Le respect des parents et des personnes âgées est le baromètre moral d’une civilisation. Une société qui oublie ses vieux est une société qui perd sa mémoire, et par conséquent, sa boussole.
La sagesse universelle nous le rappelle avec force : « La parole d’un vieillard est un livre d’or. » Pourtant, trop souvent, on relègue la vieillesse au rang de simple encombrement.
Le sanctuaire de la famille : le premier devoir
Tout commence sous le toit familial. Nos parents sont ces premiers remparts contre le monde, ceux qui ont veillé sur nos fièvres et essuyé nos larmes.
L’ingratitude envers eux est une fracture de l’âme. Comme le dit si bien le proverbe africain : « Ne maudis pas le crocodile avant d’avoir traversé la rivière. » Traduction : ne tournons jamais le dos à ceux qui nous ont portés quand nous étions incapables d’avancer seuls. Le respect des parents n’est pas une option, c’est une dette sacrée d’humanité.
Les cheveux blancs : la mémoire vive de la cité
Au-delà du cercle intime, c’est toute notre communauté qui doit s’incliner avec tendresse et déférence devant les personnes âgées. Leurs rides ne sont pas des flétrissures, ce sont les lignes d’une carte géographique qui racontent nos histoires, nos luttes et notre liberté.
La sagesse populaire est unanime à travers les cultures : « Un vieillard dans une maison est un trésor vivant. »
Quand une personne âgée parle, c’est le passé qui éclaire le présent.

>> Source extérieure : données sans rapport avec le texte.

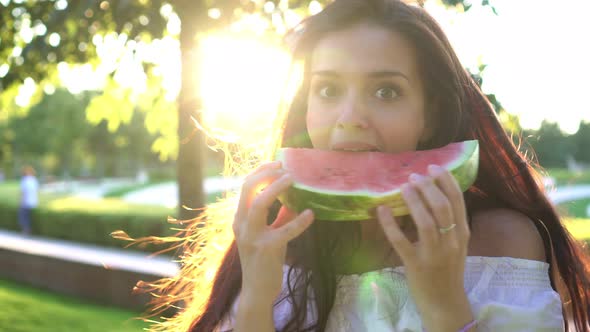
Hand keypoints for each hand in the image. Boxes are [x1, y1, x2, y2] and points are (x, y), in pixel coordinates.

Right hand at [233, 161, 314, 303]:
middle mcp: (241, 224)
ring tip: (292, 179)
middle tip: (284, 167)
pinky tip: (310, 214)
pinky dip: (299, 221)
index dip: (260, 171)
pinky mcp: (266, 249)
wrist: (257, 291)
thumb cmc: (264, 262)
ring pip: (258, 204)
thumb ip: (279, 217)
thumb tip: (294, 200)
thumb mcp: (270, 234)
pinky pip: (284, 231)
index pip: (245, 187)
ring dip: (275, 188)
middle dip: (266, 173)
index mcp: (240, 219)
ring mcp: (252, 236)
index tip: (276, 162)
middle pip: (247, 188)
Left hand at [377, 164, 473, 329]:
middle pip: (442, 207)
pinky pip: (401, 241)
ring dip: (414, 201)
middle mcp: (451, 241)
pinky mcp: (415, 264)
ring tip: (404, 186)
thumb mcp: (456, 245)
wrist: (445, 302)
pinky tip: (381, 210)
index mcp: (462, 233)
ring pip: (425, 222)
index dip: (446, 180)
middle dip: (428, 187)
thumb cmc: (448, 269)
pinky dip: (390, 224)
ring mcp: (434, 253)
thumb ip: (450, 223)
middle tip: (415, 176)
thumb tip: (433, 194)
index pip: (457, 200)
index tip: (434, 167)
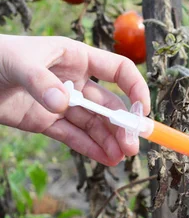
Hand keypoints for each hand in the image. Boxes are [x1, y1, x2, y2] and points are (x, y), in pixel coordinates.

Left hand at [0, 34, 149, 165]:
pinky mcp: (46, 122)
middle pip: (109, 105)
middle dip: (122, 126)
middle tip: (131, 147)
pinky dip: (90, 148)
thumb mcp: (18, 62)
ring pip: (94, 124)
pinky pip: (74, 136)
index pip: (119, 71)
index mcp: (76, 58)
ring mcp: (61, 103)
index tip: (142, 112)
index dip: (135, 90)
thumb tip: (63, 104)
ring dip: (109, 141)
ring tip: (120, 158)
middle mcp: (74, 81)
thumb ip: (41, 82)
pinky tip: (106, 160)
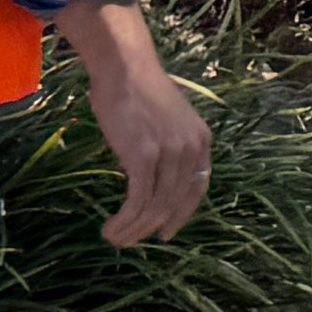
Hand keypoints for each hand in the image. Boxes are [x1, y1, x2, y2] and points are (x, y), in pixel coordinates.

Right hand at [60, 0, 209, 247]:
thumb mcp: (168, 120)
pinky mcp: (143, 156)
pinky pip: (138, 201)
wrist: (125, 69)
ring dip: (133, 230)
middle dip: (151, 228)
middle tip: (130, 242)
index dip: (182, 214)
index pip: (197, 188)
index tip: (165, 232)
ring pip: (156, 207)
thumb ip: (170, 146)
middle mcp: (192, 148)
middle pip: (175, 203)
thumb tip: (157, 178)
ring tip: (115, 239)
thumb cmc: (139, 92)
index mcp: (201, 140)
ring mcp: (169, 152)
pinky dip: (125, 221)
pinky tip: (110, 228)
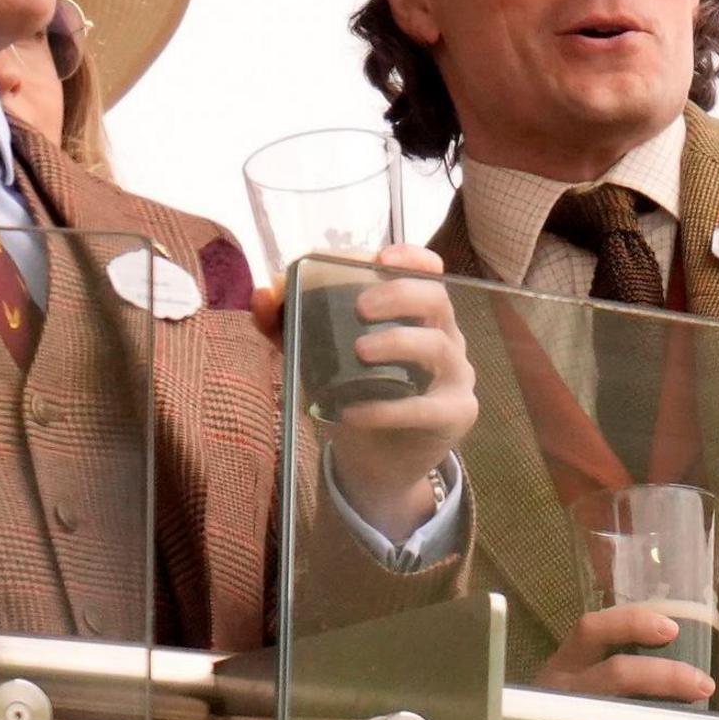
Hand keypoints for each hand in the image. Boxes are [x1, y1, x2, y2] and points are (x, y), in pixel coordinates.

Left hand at [308, 246, 478, 532]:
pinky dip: (386, 409)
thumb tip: (263, 292)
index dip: (411, 258)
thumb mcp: (317, 357)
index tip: (381, 257)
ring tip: (359, 352)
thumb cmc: (353, 396)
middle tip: (361, 308)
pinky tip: (351, 413)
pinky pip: (425, 408)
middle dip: (400, 295)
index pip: (426, 271)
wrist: (376, 463)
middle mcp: (444, 337)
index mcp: (418, 314)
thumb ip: (287, 324)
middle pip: (437, 299)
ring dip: (397, 343)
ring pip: (438, 346)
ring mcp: (455, 376)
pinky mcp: (454, 415)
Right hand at [503, 604, 710, 719]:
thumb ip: (616, 680)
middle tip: (702, 684)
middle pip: (616, 671)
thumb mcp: (574, 694)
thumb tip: (681, 677)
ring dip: (665, 718)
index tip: (670, 628)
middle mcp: (560, 693)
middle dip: (666, 674)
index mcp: (564, 667)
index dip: (632, 621)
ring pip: (619, 717)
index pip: (592, 629)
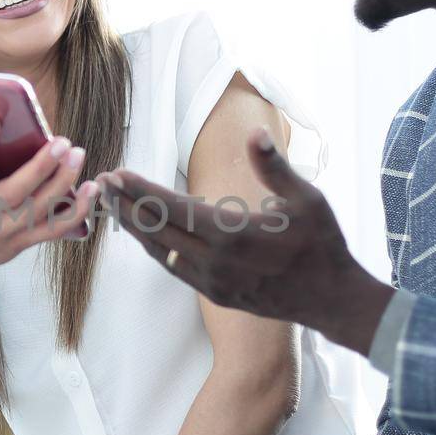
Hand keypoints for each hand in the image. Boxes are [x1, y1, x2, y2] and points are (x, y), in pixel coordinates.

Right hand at [0, 108, 99, 282]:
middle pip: (11, 192)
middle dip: (39, 167)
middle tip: (62, 141)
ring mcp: (0, 232)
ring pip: (37, 210)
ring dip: (62, 183)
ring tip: (77, 155)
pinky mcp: (20, 243)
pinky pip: (53, 229)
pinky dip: (75, 211)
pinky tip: (90, 189)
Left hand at [97, 128, 392, 355]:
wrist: (331, 301)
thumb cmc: (322, 245)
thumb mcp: (307, 199)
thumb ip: (274, 167)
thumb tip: (255, 134)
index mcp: (232, 233)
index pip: (171, 207)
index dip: (139, 189)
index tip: (116, 173)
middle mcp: (214, 261)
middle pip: (156, 230)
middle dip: (126, 204)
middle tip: (104, 183)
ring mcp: (212, 282)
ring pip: (160, 252)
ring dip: (135, 228)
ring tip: (114, 206)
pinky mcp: (215, 294)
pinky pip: (174, 269)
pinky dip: (155, 249)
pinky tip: (144, 236)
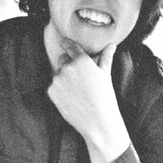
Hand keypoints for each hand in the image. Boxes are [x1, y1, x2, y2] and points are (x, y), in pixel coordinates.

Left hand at [47, 41, 129, 162]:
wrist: (97, 120)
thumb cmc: (105, 97)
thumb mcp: (105, 75)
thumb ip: (106, 58)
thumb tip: (112, 45)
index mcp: (81, 61)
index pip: (70, 47)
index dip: (67, 44)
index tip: (64, 42)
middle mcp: (66, 68)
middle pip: (62, 59)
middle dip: (68, 64)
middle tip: (79, 76)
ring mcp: (57, 80)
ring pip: (57, 73)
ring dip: (64, 78)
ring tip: (77, 90)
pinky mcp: (51, 91)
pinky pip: (54, 86)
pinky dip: (59, 89)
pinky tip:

Lorsque nous les isolons dans l’indifférence des maisons de retraite oubliées ou dans la solitude des grandes villes, nous nous amputons d’une partie de notre propre identité. Car, ne l’oublions jamais : « Si la jeunesse savait, si la vieillesse pouvait. » L’alliance des deux fait la force d’un peuple.
Pour conclure…
Prendre soin de nos parents et de nos aînés, ce n’est pas de la charité, c’est de la justice. C’est rendre la pareille à ceux qui ont semé pour que nous puissions récolter.
Alors, soyons vigilants. Ne laissons pas l’égoïsme moderne effacer le respect de l’âge. Offrons-leur notre écoute, notre temps et notre considération, car comme le conclut ce vieux précepte : « La jeunesse est la saison des fleurs, mais la vieillesse en est les fruits. »
Sachons honorer ces fruits avec toute la gratitude qu’ils méritent.